And I am touched by a note and powerful reflection shared by an artist, survivor and participant in Berlin’s minicutiepoc Film Fest- whose words and connections are very uplifting. Thank You, Charlie, for letting me share:
Speaking on the Edge of Silence
By Charlie Haddad
The response to the demand not heard is the accent of the reply not spoken. I know this now. My body has been the furnishing of psychiatric rooms while my demands have remained unheard. I have stung with my voice those practitioners of difference but heard only the accent of their unspoken reply. Their silence is the sound of a secret promising to be remembered.

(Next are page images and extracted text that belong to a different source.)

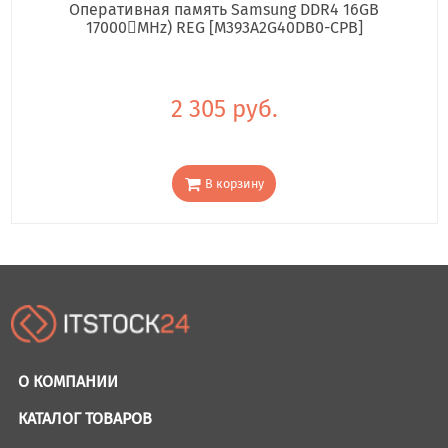
Оперативная память Samsung DDR4 16GB
17000񢋕MHz) REG [M393A2G40DB0-CPB]
2 305 руб.
В корзину
О КОМПАНИИ
КАТАЛОГ ТОВАРОВ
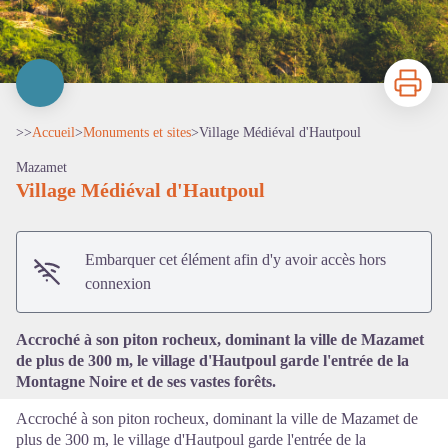
Imprimer
>>
Accueil
>
Monuments et sites
>
Village Médiéval d'Hautpoul
Mazamet
Village Médiéval d'Hautpoul
Voir l'image en plein écran
Embarquer cet élément afin d'y avoir accès hors
connexion
Accroché à son piton rocheux, dominant la ville de Mazamet
de plus de 300 m, le village d'Hautpoul garde l'entrée de la
Montagne Noire et de ses vastes forêts.
Accroché à son piton rocheux, dominant la ville de Mazamet de
plus de 300 m, le village d'Hautpoul garde l'entrée de la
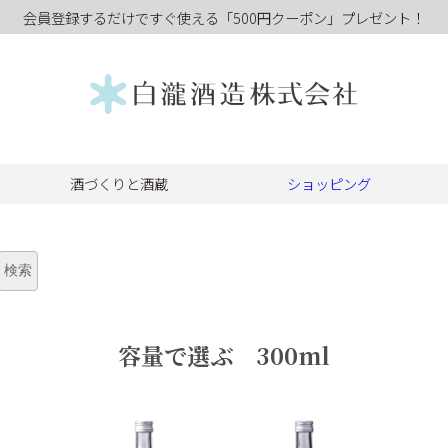
会員登録するだけですぐ使える「500円クーポン」プレゼント！
酒づくりと酒蔵
ショッピング
容量で選ぶ 300ml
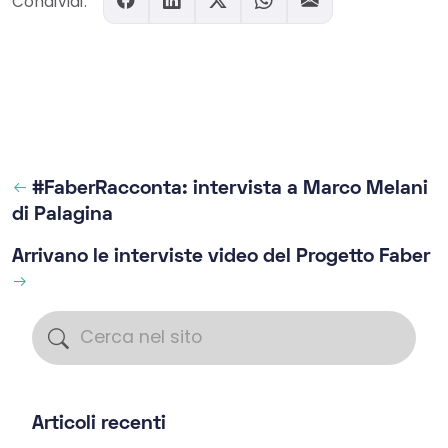
Condividi:
#FaberRacconta: intervista a Marco Melani
di Palagina
Arrivano le interviste video del Progetto Faber
Articoli recenti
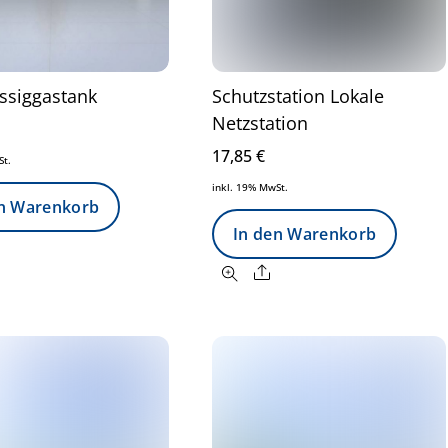
ssiggastank
Schutzstation Lokale
Netzstation
17,85
€
St.
inkl. 19% MwSt.
en Warenkorb
In den Warenkorb
Share
Share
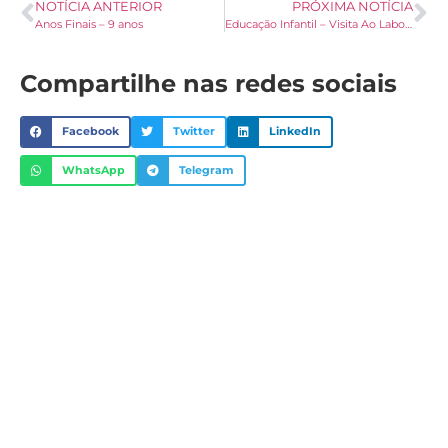
NOTÍCIA ANTERIOR
PRÓXIMA NOTÍCIA
Anos Finais – 9 anos
Educação Infantil – Visita Ao Laboratório De Ciências
Compartilhe nas redes sociais
Facebook
Twitter
LinkedIn
WhatsApp
Telegram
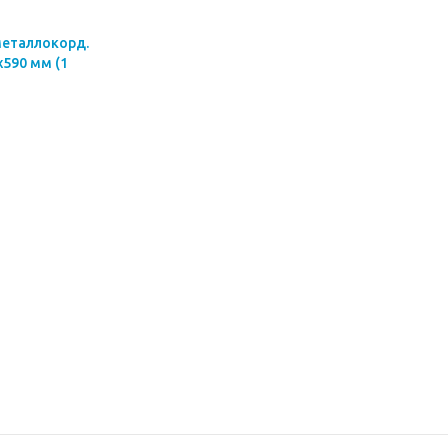
металлокорд.
х590 мм (1
1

So now I am speaking on the precipice of survival. And here I am speaking about the affliction of living a silence that has no name. I am speaking about that silence whose name must not be kept secret. I am speaking, now, to the silence that is the name of this secret.
I am speaking as a working-class person. I am speaking as a psychiatric survivor of colour. I am speaking as queer and trans person. And I am speaking under the weight of whose meaning understands that I am never speaking; that I was never meant to speak. So hear me, and not only my words, for they are merely the arrogated artefacts of a language I was never meant to demand. Instead, hear the name of my silence, for it is this eruptive constancy that will drown you.
And speaking with me, from the crucibles of a kindling resistance, is A. K. Prince’s film Suicide Note. It is speaking, I hear, to the tyrannies of silence, with a voice that has demanded its own survival.